In the second case, Goldberg is the moral agent. After consulting with the paper’s lawyers and other editors, she made the decision to tell the public that the lawmiss comments came from Judge Saffold’s email address.

Goldberg said she felt compelled to act once she knew lawmiss was linked to a judge and that some of the comments dealt with capital cases heard by that judge.

“…I don’t know how you can pretend you don’t know that information. How can you put that genie back in the bottle?” the editor told Gomez for her March 26 story. “What if it ever came to light that someone using the email of a sitting judge made comments on a public Web site about cases she was hearing, and we did not disclose it? These are capital crimes and life-and-death issues for these for these defendants. I think not to disclose this would be a violation of our mission and damaging to our credibility as a news organization.”

In his interview with Gomez, ethicist Steele agreed with Goldberg’s decision to report the information, despite his objections to the way the newspaper discovered lawmiss’ identity. Steele said: “Should The Plain Dealer be shining light on this? I say yes.
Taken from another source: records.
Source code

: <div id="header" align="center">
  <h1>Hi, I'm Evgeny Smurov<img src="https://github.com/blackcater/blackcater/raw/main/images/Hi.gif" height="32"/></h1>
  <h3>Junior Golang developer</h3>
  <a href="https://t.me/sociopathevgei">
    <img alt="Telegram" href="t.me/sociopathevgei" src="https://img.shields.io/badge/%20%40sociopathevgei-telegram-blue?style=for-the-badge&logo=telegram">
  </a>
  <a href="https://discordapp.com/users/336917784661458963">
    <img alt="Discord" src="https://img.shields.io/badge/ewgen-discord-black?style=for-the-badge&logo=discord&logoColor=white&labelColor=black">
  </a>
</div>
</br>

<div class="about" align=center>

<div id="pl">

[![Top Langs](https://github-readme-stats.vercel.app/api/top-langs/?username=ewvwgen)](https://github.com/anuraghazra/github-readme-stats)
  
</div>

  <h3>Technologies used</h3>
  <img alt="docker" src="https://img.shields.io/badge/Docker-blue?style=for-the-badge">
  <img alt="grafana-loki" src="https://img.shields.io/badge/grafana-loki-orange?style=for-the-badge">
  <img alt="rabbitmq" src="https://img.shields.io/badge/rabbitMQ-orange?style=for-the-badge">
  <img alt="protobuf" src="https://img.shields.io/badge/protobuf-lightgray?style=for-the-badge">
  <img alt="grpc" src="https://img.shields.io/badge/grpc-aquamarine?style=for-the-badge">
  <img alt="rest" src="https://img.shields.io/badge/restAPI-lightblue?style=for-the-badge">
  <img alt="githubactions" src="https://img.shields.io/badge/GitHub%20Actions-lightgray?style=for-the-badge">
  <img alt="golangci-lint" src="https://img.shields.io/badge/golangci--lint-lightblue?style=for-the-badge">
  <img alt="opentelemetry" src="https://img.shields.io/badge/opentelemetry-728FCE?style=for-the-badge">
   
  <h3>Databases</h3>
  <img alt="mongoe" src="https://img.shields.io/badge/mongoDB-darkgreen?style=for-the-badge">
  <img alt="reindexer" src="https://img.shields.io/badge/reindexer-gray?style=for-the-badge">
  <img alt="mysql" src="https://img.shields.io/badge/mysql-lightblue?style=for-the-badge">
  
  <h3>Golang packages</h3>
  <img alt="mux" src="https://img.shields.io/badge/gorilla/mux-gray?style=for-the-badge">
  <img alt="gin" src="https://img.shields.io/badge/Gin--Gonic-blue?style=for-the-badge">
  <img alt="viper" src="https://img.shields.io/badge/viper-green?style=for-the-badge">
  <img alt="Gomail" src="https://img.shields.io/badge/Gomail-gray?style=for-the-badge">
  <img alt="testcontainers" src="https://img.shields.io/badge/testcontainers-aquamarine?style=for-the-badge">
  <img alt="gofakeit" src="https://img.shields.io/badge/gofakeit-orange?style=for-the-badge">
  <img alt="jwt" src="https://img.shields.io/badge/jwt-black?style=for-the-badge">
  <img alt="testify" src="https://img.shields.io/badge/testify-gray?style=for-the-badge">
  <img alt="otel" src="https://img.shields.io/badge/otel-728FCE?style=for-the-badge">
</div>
I don’t think The Plain Dealer could walk away from the puzzle with so many pieces turned face up right now.”

Sources:

  • James F. McCarty, “Anonymous online comments are linked to the personal email account of Cuyahoga County Common Pleas Judge Shirley Strickland Saffold,” The Plain Dealer, March 26, 2010.
  • Henry J. Gomez, “Plain Dealer sparks ethical debate by unmasking anonymous cleveland.com poster,” The Plain Dealer, March 26, 2010.
  • Connie Schultz, “Web site posters anonymity an invitation to mischief,” a column in The Plain Dealer, March 28, 2010.
  • “Anonymous justice,” Bob Garfield’s interview with Susan Goldberg on National Public Radio, April 2, 2010.
  • Leila Atassi, “Cuyahoga County Judge Shirley Strickland Saffold files $50 million lawsuit against The Plain Dealer and others,” The Plain Dealer, April 8, 2010.
  • Dan Bobkoff, “Judge takes paper to court over online comments,” National Public Radio, April 10, 2010.
  • Karen Farkas, “Judge Shirley Strickland Saffold is removed from the Anthony Sowell murder trial,” The Plain Dealer, April 22, 2010.
  • Plain Dealer Staff, “Saffolds dismiss lawsuit against Plain Dealer, settle with Advance Internet,” The Plain Dealer, December 31, 2010.